Approximately 200 rising juniors and seniors discovered last week that they had not received a time slot for campus housing selection. These students are left with a handful of options: sign up for a wait list and hope a space opens up, search for a place to live off campus or plan to make the commute from home.
But not all of these students are satisfied with the choices they have been given or with the randomized process that dictates who gets a spot and who does not.
Students like Courtney Mulligan, a waitlisted sophomore music major who lives on Long Island, have fewer options than most. She said the drive from home can take up to four hours, so “commuting is out of the question.” She plans to study abroad next spring, which will complicate any off-campus housing contract.
Besides, said Melissa Tomlin, sophomore early education/MST major, students seeking to live off campus, including her former roommate, signed housing contracts as early as November, leaving waitlisted students at a disadvantage.
Unlike the initial lottery, the order of the wait list is made with consideration to students who live farther away, according to an e-mail from interim housing director Ryan Farnkopf.
“So I guess I’m just going to really hope that I’m high up on the list,” Mulligan said. “It’s kind of up in the air right now.”
She and other waitlisted students said they are concerned that they may not have as much time as they would like to make a decision for next year. Mulligan said an employee in Residential Education and Housing told her that she may not find out if she gets a spot until after the end of the semester.
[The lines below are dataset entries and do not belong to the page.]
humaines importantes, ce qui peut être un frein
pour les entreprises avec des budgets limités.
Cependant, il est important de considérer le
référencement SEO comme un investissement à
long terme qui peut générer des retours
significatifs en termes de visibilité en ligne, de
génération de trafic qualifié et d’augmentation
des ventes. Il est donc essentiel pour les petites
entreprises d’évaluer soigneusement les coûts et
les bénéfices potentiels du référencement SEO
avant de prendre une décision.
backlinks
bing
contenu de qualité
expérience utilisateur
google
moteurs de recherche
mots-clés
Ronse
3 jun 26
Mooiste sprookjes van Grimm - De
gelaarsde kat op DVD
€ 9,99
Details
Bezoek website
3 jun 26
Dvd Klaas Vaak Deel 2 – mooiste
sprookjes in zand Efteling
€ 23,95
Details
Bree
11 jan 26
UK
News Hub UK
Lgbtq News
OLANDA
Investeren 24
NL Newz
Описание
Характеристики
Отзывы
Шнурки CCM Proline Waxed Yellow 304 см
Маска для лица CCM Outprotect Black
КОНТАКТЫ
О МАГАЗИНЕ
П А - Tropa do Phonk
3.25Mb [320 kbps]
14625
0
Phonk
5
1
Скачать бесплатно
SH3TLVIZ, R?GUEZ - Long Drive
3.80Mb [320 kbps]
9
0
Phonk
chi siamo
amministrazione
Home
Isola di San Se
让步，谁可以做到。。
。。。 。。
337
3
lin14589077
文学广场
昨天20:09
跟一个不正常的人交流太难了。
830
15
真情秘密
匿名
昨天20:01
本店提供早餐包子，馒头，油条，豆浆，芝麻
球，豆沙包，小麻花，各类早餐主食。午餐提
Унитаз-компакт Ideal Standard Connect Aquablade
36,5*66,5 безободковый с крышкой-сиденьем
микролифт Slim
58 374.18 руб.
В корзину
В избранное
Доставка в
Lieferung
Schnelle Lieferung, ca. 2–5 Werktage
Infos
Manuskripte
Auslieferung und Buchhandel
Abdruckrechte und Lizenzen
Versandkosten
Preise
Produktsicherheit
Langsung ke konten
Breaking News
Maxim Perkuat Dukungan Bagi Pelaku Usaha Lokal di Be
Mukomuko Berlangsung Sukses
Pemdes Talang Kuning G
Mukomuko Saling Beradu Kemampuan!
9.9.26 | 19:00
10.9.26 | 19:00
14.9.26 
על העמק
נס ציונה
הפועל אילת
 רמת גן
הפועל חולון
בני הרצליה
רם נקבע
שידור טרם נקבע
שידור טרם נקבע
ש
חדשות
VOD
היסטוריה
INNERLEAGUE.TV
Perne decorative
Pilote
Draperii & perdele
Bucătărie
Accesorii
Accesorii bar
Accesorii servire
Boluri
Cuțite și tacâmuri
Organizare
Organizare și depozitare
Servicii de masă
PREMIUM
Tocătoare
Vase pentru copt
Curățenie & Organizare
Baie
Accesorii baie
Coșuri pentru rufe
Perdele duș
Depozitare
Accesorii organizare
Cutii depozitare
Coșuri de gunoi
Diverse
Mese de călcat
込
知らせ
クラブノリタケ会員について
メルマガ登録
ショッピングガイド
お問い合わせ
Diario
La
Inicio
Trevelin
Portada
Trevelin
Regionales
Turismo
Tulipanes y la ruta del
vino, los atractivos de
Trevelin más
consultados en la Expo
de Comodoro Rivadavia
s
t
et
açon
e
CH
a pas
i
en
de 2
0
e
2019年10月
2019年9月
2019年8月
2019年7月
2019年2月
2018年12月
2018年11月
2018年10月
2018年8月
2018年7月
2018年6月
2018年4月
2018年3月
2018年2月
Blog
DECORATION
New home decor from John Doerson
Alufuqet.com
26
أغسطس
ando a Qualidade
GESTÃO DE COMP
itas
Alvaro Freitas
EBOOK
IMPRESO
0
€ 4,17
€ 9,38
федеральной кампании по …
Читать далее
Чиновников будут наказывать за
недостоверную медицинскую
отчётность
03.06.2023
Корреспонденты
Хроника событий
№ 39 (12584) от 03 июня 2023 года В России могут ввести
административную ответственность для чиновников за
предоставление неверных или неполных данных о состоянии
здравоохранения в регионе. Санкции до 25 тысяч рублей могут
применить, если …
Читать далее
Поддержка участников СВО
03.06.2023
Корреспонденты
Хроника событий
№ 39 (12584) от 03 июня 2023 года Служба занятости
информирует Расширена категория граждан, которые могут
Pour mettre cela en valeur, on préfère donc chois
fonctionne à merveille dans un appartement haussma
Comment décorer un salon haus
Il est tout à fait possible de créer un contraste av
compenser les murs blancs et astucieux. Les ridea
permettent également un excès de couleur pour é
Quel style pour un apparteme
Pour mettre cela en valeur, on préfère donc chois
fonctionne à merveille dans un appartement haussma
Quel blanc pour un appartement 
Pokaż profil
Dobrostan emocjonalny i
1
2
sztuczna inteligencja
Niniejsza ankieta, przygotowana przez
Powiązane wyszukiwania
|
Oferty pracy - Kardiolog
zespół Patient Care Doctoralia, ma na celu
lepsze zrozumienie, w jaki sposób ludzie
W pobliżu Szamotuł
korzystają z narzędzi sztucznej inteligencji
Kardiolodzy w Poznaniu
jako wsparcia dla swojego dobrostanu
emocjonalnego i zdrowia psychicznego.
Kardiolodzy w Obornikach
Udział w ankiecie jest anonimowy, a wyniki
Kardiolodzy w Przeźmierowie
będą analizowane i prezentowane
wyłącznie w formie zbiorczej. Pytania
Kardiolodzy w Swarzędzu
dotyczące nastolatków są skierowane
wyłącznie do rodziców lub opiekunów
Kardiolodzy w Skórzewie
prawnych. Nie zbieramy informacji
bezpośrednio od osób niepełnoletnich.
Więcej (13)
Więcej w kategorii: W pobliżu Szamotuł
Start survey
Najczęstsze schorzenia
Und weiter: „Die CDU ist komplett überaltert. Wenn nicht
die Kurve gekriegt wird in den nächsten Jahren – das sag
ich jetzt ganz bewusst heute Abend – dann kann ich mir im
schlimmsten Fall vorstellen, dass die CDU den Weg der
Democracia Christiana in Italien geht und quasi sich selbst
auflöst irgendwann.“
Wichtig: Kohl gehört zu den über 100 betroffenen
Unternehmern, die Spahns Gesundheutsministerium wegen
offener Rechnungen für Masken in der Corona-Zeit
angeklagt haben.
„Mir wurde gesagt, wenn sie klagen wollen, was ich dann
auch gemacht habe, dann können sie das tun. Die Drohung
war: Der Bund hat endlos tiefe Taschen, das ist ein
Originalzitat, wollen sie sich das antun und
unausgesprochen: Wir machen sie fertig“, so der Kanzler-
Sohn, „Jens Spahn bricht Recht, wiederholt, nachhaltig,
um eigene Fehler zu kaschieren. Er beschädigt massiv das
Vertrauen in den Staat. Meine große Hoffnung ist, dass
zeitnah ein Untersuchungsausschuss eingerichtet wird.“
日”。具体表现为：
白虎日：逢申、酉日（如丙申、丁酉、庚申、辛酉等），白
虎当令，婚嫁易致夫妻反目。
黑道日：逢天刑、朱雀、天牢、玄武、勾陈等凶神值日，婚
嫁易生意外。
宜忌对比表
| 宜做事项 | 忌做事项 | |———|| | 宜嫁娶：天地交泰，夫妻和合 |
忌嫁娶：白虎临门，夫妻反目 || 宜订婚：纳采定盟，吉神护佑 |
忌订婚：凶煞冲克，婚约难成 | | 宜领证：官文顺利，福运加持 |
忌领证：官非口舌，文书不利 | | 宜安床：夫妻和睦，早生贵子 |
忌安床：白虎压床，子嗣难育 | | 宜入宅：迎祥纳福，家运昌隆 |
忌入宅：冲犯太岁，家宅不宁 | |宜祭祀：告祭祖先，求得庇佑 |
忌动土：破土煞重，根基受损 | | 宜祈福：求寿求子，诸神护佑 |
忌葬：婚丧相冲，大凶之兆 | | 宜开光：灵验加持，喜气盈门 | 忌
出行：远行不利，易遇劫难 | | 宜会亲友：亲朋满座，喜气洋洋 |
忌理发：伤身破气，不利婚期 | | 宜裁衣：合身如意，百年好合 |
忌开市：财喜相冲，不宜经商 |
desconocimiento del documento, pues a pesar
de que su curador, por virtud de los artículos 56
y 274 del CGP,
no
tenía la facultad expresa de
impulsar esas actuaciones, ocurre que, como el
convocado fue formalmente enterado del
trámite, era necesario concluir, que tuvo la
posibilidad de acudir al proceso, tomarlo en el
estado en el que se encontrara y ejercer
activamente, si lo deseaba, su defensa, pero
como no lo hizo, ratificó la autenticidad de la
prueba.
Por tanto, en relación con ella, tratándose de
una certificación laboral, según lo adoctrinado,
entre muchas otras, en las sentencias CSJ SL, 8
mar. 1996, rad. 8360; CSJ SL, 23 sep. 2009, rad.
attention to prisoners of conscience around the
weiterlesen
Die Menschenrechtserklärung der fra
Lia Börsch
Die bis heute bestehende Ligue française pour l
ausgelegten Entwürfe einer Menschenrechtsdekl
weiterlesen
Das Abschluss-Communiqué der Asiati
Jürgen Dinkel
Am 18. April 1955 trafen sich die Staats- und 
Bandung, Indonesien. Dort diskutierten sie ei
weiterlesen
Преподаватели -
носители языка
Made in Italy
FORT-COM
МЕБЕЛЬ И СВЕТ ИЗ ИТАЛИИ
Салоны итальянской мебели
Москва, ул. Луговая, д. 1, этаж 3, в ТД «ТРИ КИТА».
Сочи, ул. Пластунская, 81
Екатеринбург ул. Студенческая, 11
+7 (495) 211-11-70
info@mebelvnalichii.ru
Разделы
Farnkopf said the wait list should be organized by April, and the College is typically able to provide most students on the wait list a space over the summer — though in the past, students have entered housing in the second or third weeks of the fall semester.
“If I’m not going to get housing, I need to make other plans … I need more advance than finding out in the summer,” Mulligan said.
Iris Tian, junior health and exercise science major, said that since she didn’t receive a time slot, she is now going through the “stressful” process of looking for housing off campus. She knows other students who are doing the same.
“They’re all struggling to find housing around here,” she said.
One of her complaints relates to ResEd and Housing’s extension of the housing application deadline — the original window, Monday, Feb. 7 to Friday, Feb. 11, was expanded through Sunday, Feb. 13, without a clear explanation, according to Tian.
“We did not offer a justification to the entire residential population,” Farnkopf said, “but those students who needed to resubmit an application or deposit payment because of a transaction error or denied credit card were notified in advance and informed of the necessary steps separately.”
Farnkopf said the extension was necessary to deal with pending applications from rising sophomores.
“Since rising sophomores are guaranteed housing, and this is their first time going through the process, we are typically a bit more lenient with their applications,” he said. “Unfortunately, the portal does not allow us to restrict rising juniors and seniors while permitting rising sophomores.”
The dates by which students applied, as long as they met the extended deadline, did not influence the lottery results, according to Farnkopf. He said the weekend deadline extension happened last year, as well, but that most students probably do not remember this because there was no housing cutoff.
Tian, Mulligan and Tomlin are among those who met the original deadline and did not receive time slots.
Tian attributes this to a flaw in the process: “I just don’t think it’s fair that the people who really wanted housing and actually got the money in time had, I guess, the same chance of getting housing as the other people who missed the deadline,” she said.
She is not the only one who has expressed this sentiment. On Feb. 22 — the day that rising juniors and seniors learned whether or not they had time slots — Tian and a few other students left comments on the TCNJ Housing Facebook page complaining that students who met the Feb. 11 deadline deserved to be given preference.
At first, the TCNJ Housing administrator responded, “Thanks for the feedback, everyone. We will certainly take this into consideration for next year.”
As of Feb. 23, however, the comments had been removed.
Farnkopf said he was not aware of the Facebook thread, but he noted that deletions had been made in the past.
“Our Facebook page is a means of answering questions and disseminating information,” he said. “We have deleted comments and threads in the past if people posted inaccurate information, hostile, derogatory or inappropriate remarks or were using the forum to vent their frustrations.”
Tian was skeptical. “I feel like they’re trying to hide the fact that they did something wrong and didn’t tell the students why they extended the deadline in the first place,” she said.
Farnkopf defended ResEd and Housing’s non-preferential policy.
“If we began taking application date into consideration, the lottery cutoff would be first-come, first-serve rather than a randomized process,” he said.
Yet to Mulligan and Tomlin, who will live in Norsworthy Hall until the end of the semester, a randomized process may not be the best process.
Mulligan said she thinks the distance of a student’s home from campus should be taken into account from the beginning. Tomlin suggested a merit-based system of preference that takes into account, for example, whether or not students have been docked.
Both agreed that the quality of students’ accommodations one year should affect their housing status the next.
“There are some people that go through it getting the best dorm every year and getting housing, going from living in Eickhoff or New Res, to next year, getting apartments,” Mulligan said. “And then there are people like us, who go from Norsworthy to nothing.”